Beschwerden betreffend Wahlvorgang und Wahlrecht sind nur binnen zwei Wochen ab dem Zeitpunkt der Wahl zulässig und bei der Behörde einzubringen.
Ergänzungswahlen sind jeweils bei der nächstfolgenden Mitgliederversammlung abzuhalten, wenn ein Ausschussmitglied, ein Ersatzmann oder ein Rechnungsprüfer ausscheidet.
In einer Ergänzungswahl Gewählte bleiben bis zur nächsten Hauptwahl im Amt.

§ 15 Zeichnungsberechtigung

Urkunden, durch die rechtliche Verpflichtungen der Genossenschaft begründet werden, müssen zu ihrer Gültigkeit vom Obmann und zwei Ausschussmitgliedern gefertigt werden. Andere Schriftstücke fertigt der Obmann allein.

§ 16 Geschäftsperiode

Die Geschäftsperiode beträgt drei Jahre. Das Geschäftsjahr beginnt mit dem 1. Jänner und endet mit dem 31. Dezember. Die Voranschläge werden für jeweils ein Jahr  erstellt. Die Abrechnung ist jährlich vorzunehmen.

§ 17 Streitigkeiten aus dem Genossenschaftsverhältnis

Streitigkeiten, die zwischen den Mitgliedern der Genossenschaft untereinander, zwischen diesen und der Genossenschaft oder zwischen Organen der Genossenschaft aus dem Genossenschaftsverhältnis entstehen, werden vom Schlichtungsausschuss entschieden.
Erst wenn diese Entscheidung nicht anerkannt wird, kann die Wasserrechtsbehörde angerufen werden.

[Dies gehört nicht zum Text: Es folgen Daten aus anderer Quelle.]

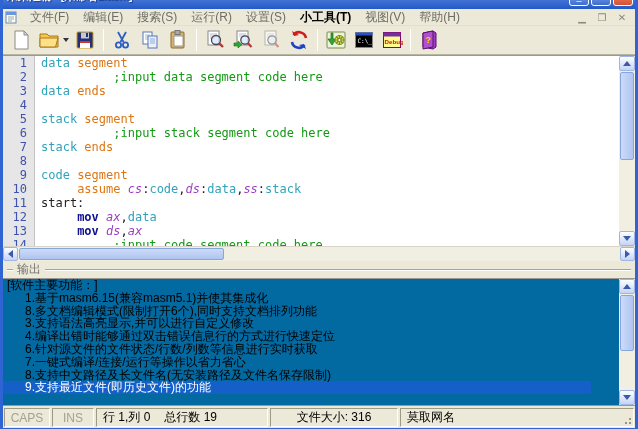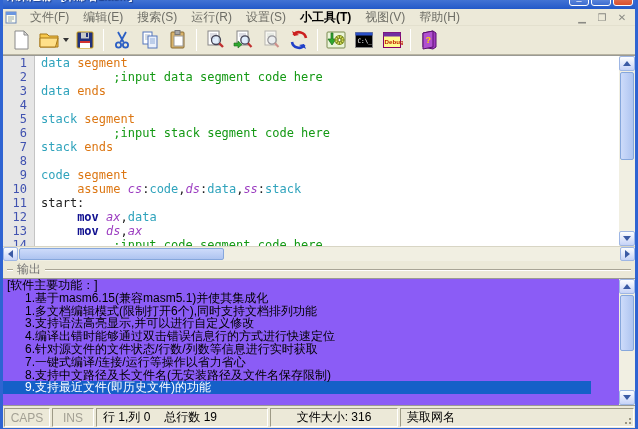--- a/index.html
+++ b/index.html
@@ -56,21 +56,21 @@
   #ed-hthumb { width:205px; margin:1px 1px; }
   #hs-spacer { flex:1; }
 
   
   #out-header { flex:0 0 17px; background:#ECE9D8; display:flex; align-items:center; font-size:12px; color:#737373; }
   .hdr-line { height:2px; border-top:1px solid #A8A495; border-bottom:1px solid #fff; }
   #hdr-line-l { width:6px; margin:0 4px 0 4px; }
   #hdr-line-r { flex:1; margin:0 4px; }
 
   
-  #output-wrap { flex:0 0 128px; background:#8b5cf6; border:1px solid #9a9a94; border-left:none; border-right:none; display:flex; overflow:hidden;gap:28px; }
+  #output-wrap { flex:0 0 128px; background:#0369a1; border:1px solid #9a9a94; border-left:none; border-right:none; display:flex; overflow:hidden;gap:28px; }
   #output { flex:1; font-size:12px; line-height:12.8px; color:#000; overflow:hidden; white-space:nowrap; }
   .out-line { padding-left:4px; }
   .out-line.ind { padding-left:22px; }
   .out-line.sel { background:var(--c-selection,#1560C8); color:#fff; }
   #out-vscroll { flex:0 0 16px; background:#F1EFE2; display:flex; flex-direction:column; }
   #out-vthumb { margin:1px 1px; height:56px; }
 
   
   #statusbar { flex:0 0 21px; background:#ECE9D8; display:flex; align-items:stretch; gap:2px; padding:2px 1px 1px 1px; font-size:12px; color:#000; }
   .sb-panel { border:1px solid; border-color:#9D9A86 #FFFFFF #FFFFFF #9D9A86; display:flex; align-items:center; padding:0 6px; white-space:nowrap; overflow:hidden; }
@@ -276,21 +276,21 @@
   <div id="out-header">
     <span class="hdr-line" id="hdr-line-l"></span>
     <span>输出</span>
     <span class="hdr-line" id="hdr-line-r"></span>
   </div>
 
   <div id="output-wrap">
     <div id="output">
         <div class="out-line">[软件主要功能：]</div>
         <div class="out-line ind">1.基于masm6.15(兼容masm5.1)并使其集成化</div>
-        <div class="out-line ind">1.多文档编辑模式(限制打开6个),同时支持文档排列功能</div>
+        <div class="out-line ind">8.多文档编辑模式(限制打开6个),同时支持文档排列功能</div>
         <div class="out-line ind">3.支持语法高亮显示,并可以进行自定义修改</div>
         <div class="out-line ind">4.编译出错时能够通过双击错误信息行的方式进行快速定位</div>
         <div class="out-line ind">6.针对源文件的文件状态/行数/列数等信息进行实时获取</div>
         <div class="out-line ind">7.一键式编译/连接/运行等操作以省力省心</div>
         <div class="out-line ind">8.支持中文路径及长文件名(无安装路径及文件名保存限制)</div>
         <div class="out-line ind sel">9.支持最近文件(即历史文件)的功能</div>
       </div>
     <div id="out-vscroll">
       <div class="sc-btn">
           <span class="arr up"></span>

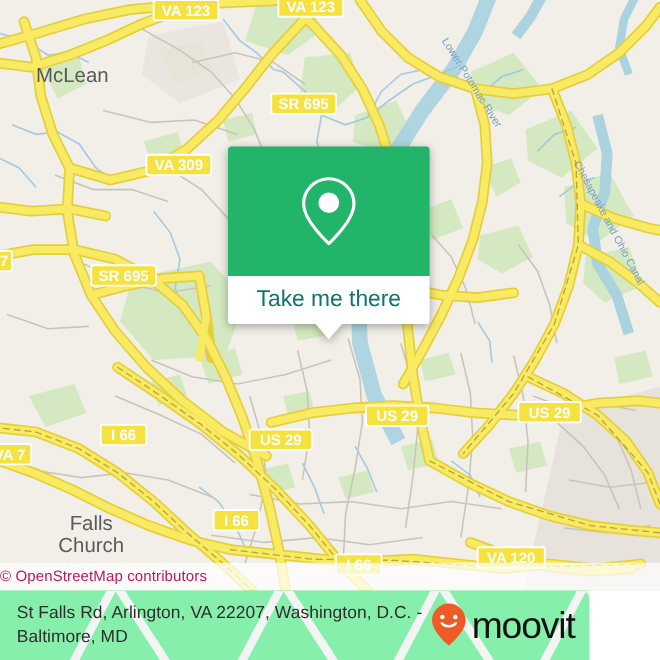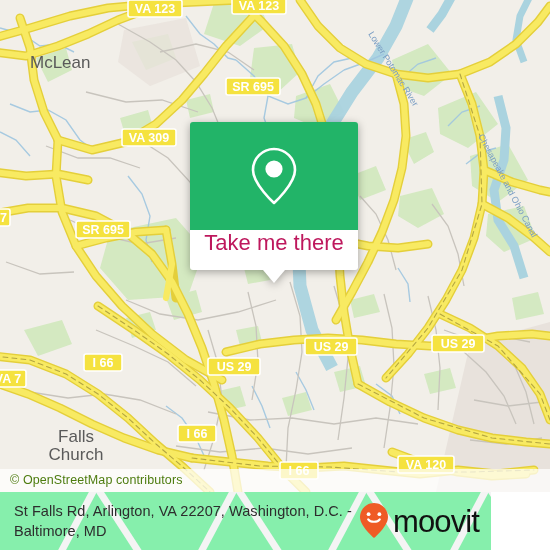--- a/index.html
+++ b/index.html
@@ -14,41 +14,41 @@
   #map{
     position:absolute;left:0;top:0;width:550px;height:492px;
     background:#f2efe9;overflow:hidden;
   }
   #map svg{position:absolute;left:0;top:0;display:block;}
 
   
   #attrib{
     position:absolute;left:0;bottom:0;width:100%;
     background:rgba(255,255,255,.72);
-    font-size:12.5px;color:#4d7c0f;
-    padding:4px 0 5px 10px;
+    font-size:12.5px;color:#be185d;
+    padding:4px 0 5px 0;
     box-sizing:border-box;
     letter-spacing:.1px;
   }
 
   
   #popup{
     position:absolute;left:190px;top:122px;width:168px;
     filter:drop-shadow(0 2px 4px rgba(0,0,0,.33));
   }
   #popup-top{
     background:#22b468;height:108px;
     display:flex;align-items:center;justify-content:center;
     border-radius:3px 3px 0 0;
   }
   #popup-foot{
     background:#ffffff;height:40px;
-    display:flex;justify-content:center;
+    display:flex;align-items:center;justify-content:center;
     border-radius:0 0 3px 3px;
-    font-size:22px;color:#be185d;
+    font-size:19px;color:#0f766e;
   }
   #popup-tail{
     position:absolute;left:50%;top:148px;
     margin-left:-11px;width:0;height:0;
     border-left:11px solid transparent;
     border-right:11px solid transparent;
     border-top:13px solid #ffffff;
   }
 
   

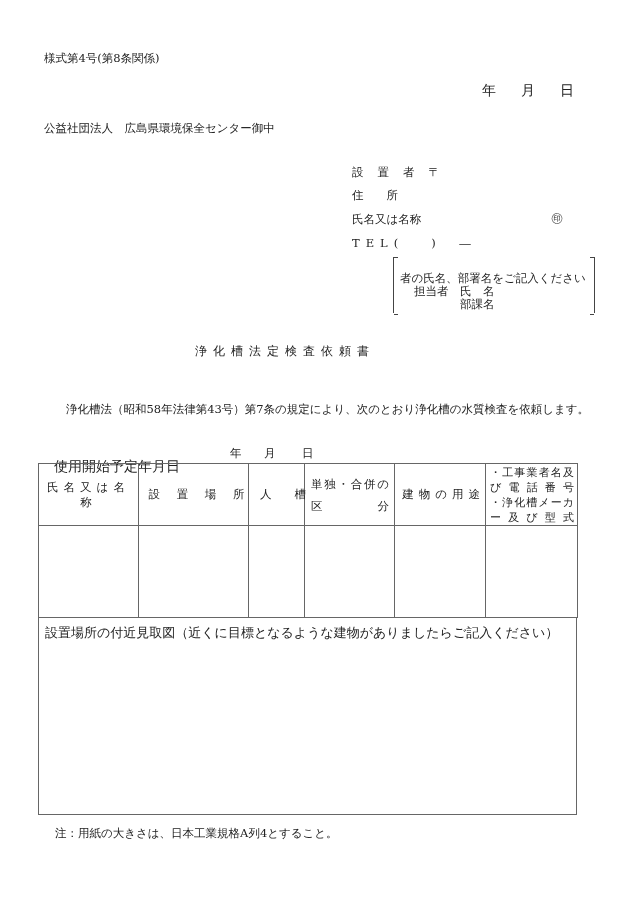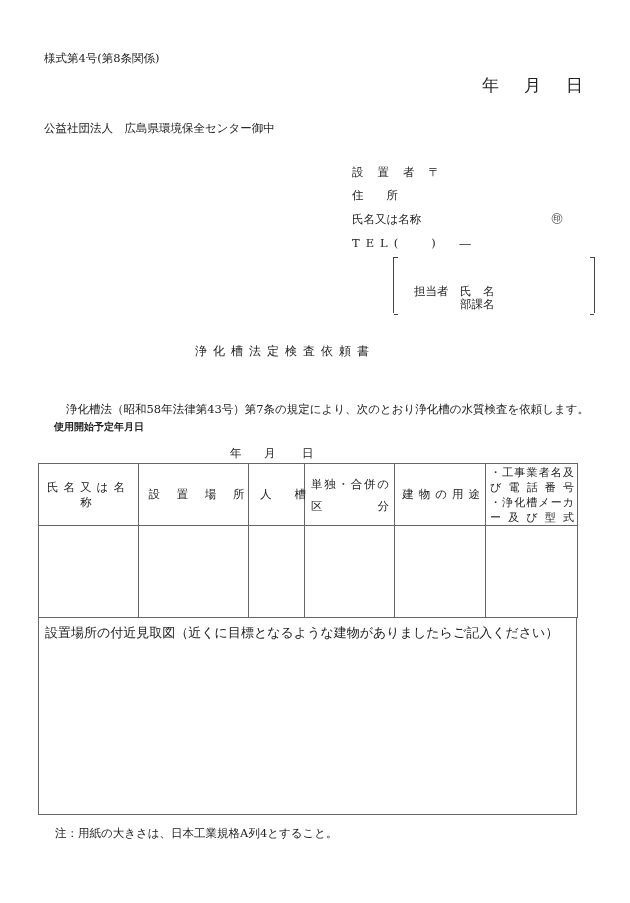--- a/index.html
+++ b/index.html
@@ -11,21 +11,21 @@
       width: 630px;
       height: 903px;
       position: relative;
       overflow: hidden;
       font-family: "DejaVu Serif", "Liberation Serif", serif;
       color: #222;
       font-size: 11.5px;
     }
     .abs { position: absolute; white-space: nowrap; }
     .form-no { left: 44px; top: 51px; font-size: 11.5px; }
-    .date-line { left: 482px; top: 74px; font-size: 17px; text-decoration: underline; }
+    .date-line { left: 482px; top: 82px; font-size: 14px; text-decoration: underline; }
     .date-line span { display: inline-block; }
     .addressee { left: 44px; top: 121px; font-size: 11.5px; }
 
     .applicant { left: 352px; font-size: 11.5px; }
     .app-1 { top: 165px; letter-spacing: 14px; }
     .app-2 { top: 188px; }
     .app-3 { top: 212px; }
     .app-4 { top: 236px; letter-spacing: 6px; }
     .seal { left: 551px; top: 210px; font-size: 12px; }
 
@@ -45,21 +45,21 @@
       border-top: 1px solid #444;
       border-bottom: 1px solid #444;
     }
     .note-box:before { left: 0; }
     .note-box:after { right: 0; }
     .note-box .ln { position: absolute; white-space: nowrap; }
 
     .doc-title { left: 0; width: 564px; top: 343px; text-align: center; font-size: 12px; letter-spacing: 6px; padding-left: 6px; box-sizing: border-box; }
     .body-text { left: 66px; top: 402px; font-size: 11.5px; }
 
-    .start-date { left: 54px; top: 420px; font-size: 10px; font-weight: bold; }
+    .start-date { left: 54px; top: 458px; font-size: 14px; }
     .start-y { left: 230px; top: 446px; }
     .start-m { left: 264px; top: 446px; }
     .start-d { left: 302px; top: 446px; }
 
     table.main {
       position: absolute;
       left: 38px; top: 463px;
       width: 540px;
       border-collapse: collapse;
       table-layout: fixed;
@@ -107,20 +107,21 @@
 
 <div class="abs addressee">公益社団法人　広島県環境保全センター御中</div>
 
 <div class="abs applicant app-1">設置者〒</div>
 <div class="abs applicant app-2"><span>住　　所</span></div>
 <div class="abs applicant app-3">氏名又は名称</div>
 <div class="abs seal">㊞</div>
 <div class="abs applicant app-4">TEL(　 )　―</div>
 
 <div class="abs note-box">
+  <div class="ln" style="left:6px;top:15px">者の氏名、部署名をご記入ください</div>
   <div class="ln" style="left:20px;top:28px">担当者　氏　名</div>
   <div class="ln" style="left:66px;top:41px">部課名</div>
 </div>
 
 <div class="abs doc-title">浄化槽法定検査依頼書</div>
 
 <div class="abs body-text">浄化槽法（昭和58年法律第43号）第7条の規定により、次のとおり浄化槽の水質検査を依頼します。</div>
 
 <div class="abs start-date">使用開始予定年月日</div>
 <div class="abs start-y">年</div>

§ 18 Auflösung der Genossenschaft

Die beabsichtigte Auflösung der Genossenschaft ist der Wasserrechtsbehörde zwecks Wahrnehmung der Interessen der Genossenschaftsgläubiger und der Genossenschaft allenfalls obliegenden wasserrechtlichen Verpflichtung anzuzeigen.
Die Auflösung der Genossenschaft kann nach Erfüllung ihrer Verbindlichkeiten gegenüber Dritten erfolgen, wenn dies mit einer Mehrheit von 2/3 der Stimmen der bei einer hierüber einberufenen Mitgliederversammlung anwesenden Mitglieder, im Falle eines Umlaufbeschlusses mit einer Mehrheit von 2/3 der Stimmen aller Mitglieder beschlossen wird und die Wasserrechtsbehörde der Auflösung zustimmt.
Gleichzeitig mit der Auflösung der Genossenschaft hat die Mitgliederversammlung über die Verwendung des nach Erfüllung der Verbindlichkeiten gegen Dritte und der allenfalls von der Wasserrechtsbehörde vorzuschreibenden Bedingungen verbleibenden Genossenschaftsvermögens und der Forderungen gegenüber Dritten zu entscheiden. Die Durchführung des betreffenden Beschlusses obliegt dem zuletzt im Amte befindlichen Obmann, sofern die Mitgliederversammlung nicht anderes beschließt.